When this crocus croaked, it only left behind
A hoe, a pair of white gloves, and the idea
Of paradise. The Pleiades hid behind
The moon when Anthony Kiedis said, “Idea!”
To Flea on a snowy highway. (Here I thought
The moon didn’t have a Hapsburg chin on the night
In question.) History blooms like an afterthought,
But never too late for Scheherazade. Last night,
I heard the shehecheyanu and the month
Rejoice. The flowering plum’s tenacity
Impressed the new nyctinasty all last month.
Its clippety-clop next spring’s tenacity
Is haunted by. The Evening Rain Lilies’ silver –
When my joy departs and I inherit all
The griefs my fathers felt – proclaims, “Hi-yo, Silver,
Away!” – and Nyx returns my joy, bones and all.
Even More Thoughts of January on an April Journey
“There are two things we must get rid of early in life: a feeling of personal superiority and an exaggerated reverence for the sexual act.” – Ayn Rand, The Fountainhead
I blame my soul’s economic problems on
The blustery green December. The mock orange
Makes a rusty sound, like candelabrums on
A windy day. But May’s the William of Orange
To all things ramose. And nothing’s more morose
When winter’s dry activity grays than April.
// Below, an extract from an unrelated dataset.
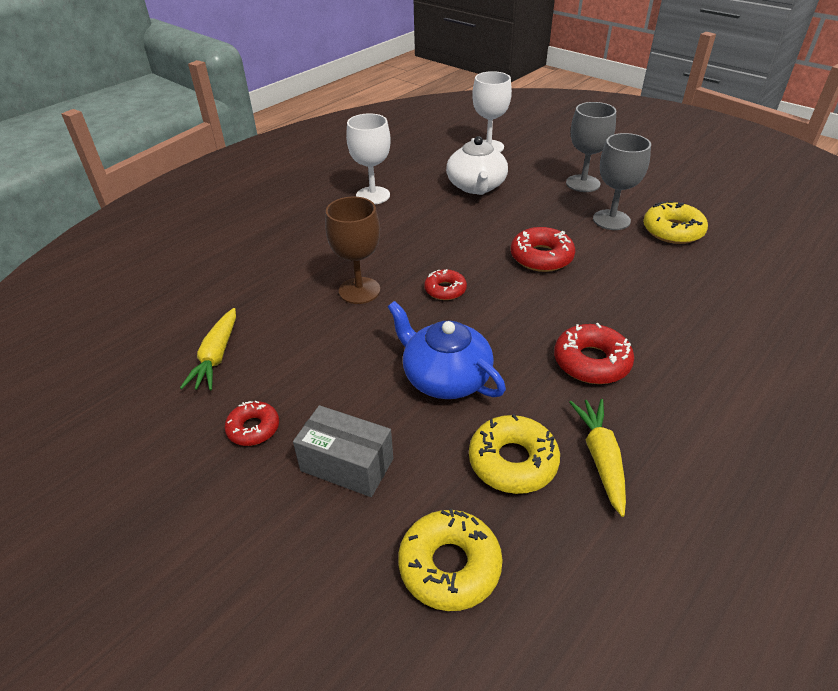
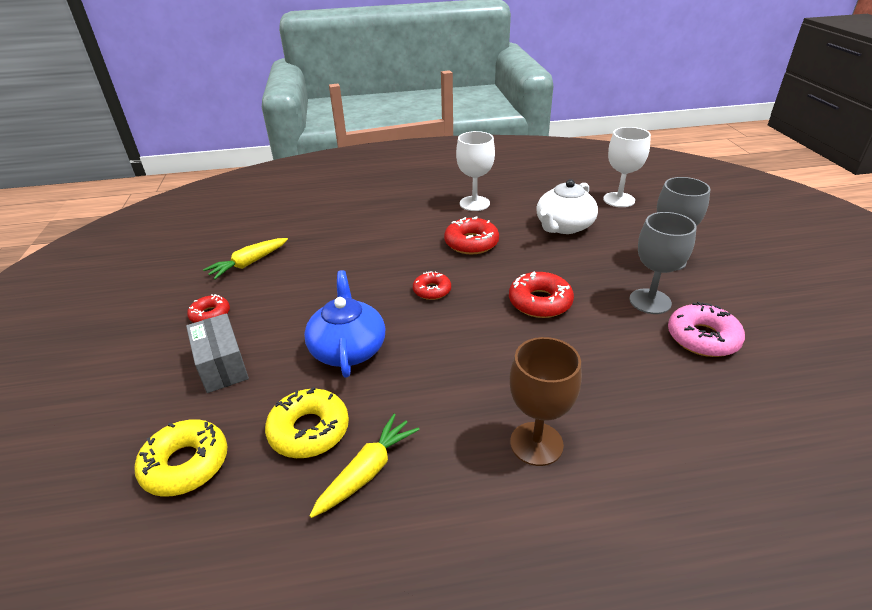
camera: 40 degrees right, 5 degrees down
brown goblet [325,197,380,304] -> brown goblet moved to [510,337,582,466]
red donut [554,323,634,384] -> red donut moved to [444,216,499,254]
yellow donut [643,201,708,244] -> pink donut [668,302,745,357]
This river’s too rimose – a missey-moosey rose
To the occasion last Koningsdag, when April
Became (albeit briefly) the month it hates.
The rabbits gavotte in every warren, nosh
On the wildest ribose now that nothing hates
What’s always topical. The body’s panache,
A river might say, has come full circle. Then
There’s hell, an everlasting trauma unknown
To any deer’s lip or springtail’s thought. “Till then” –
It means that now is dead and gone, more unknown
Than it was before it came; it means what tu-
Lips mean when they go to work each morning. Both
Firstborns of robins will someday say “Et tu,
Brute?” to either God, the other or both
Of them (a settled truth before Hebron was).
When spring says, “Beauty, beauty you shall pursue,”
It does so knowing that winter’s sleeping. Was
I wrong to tell young garden snakes they pursue
The wrong things in spring? It isn’t like I put
A mindless quarrel before an angry squirrel!
Ack! Who says your heart has keener ink than – put
Your proud opinions down for a greedy squirrel
To hoard (the most unkindest planting of all),
Dear poet. A killer with a friendly smile –
You might say that’s ambition’s mavourneen, fall;
You might even say a tooth in a throuple’s smile.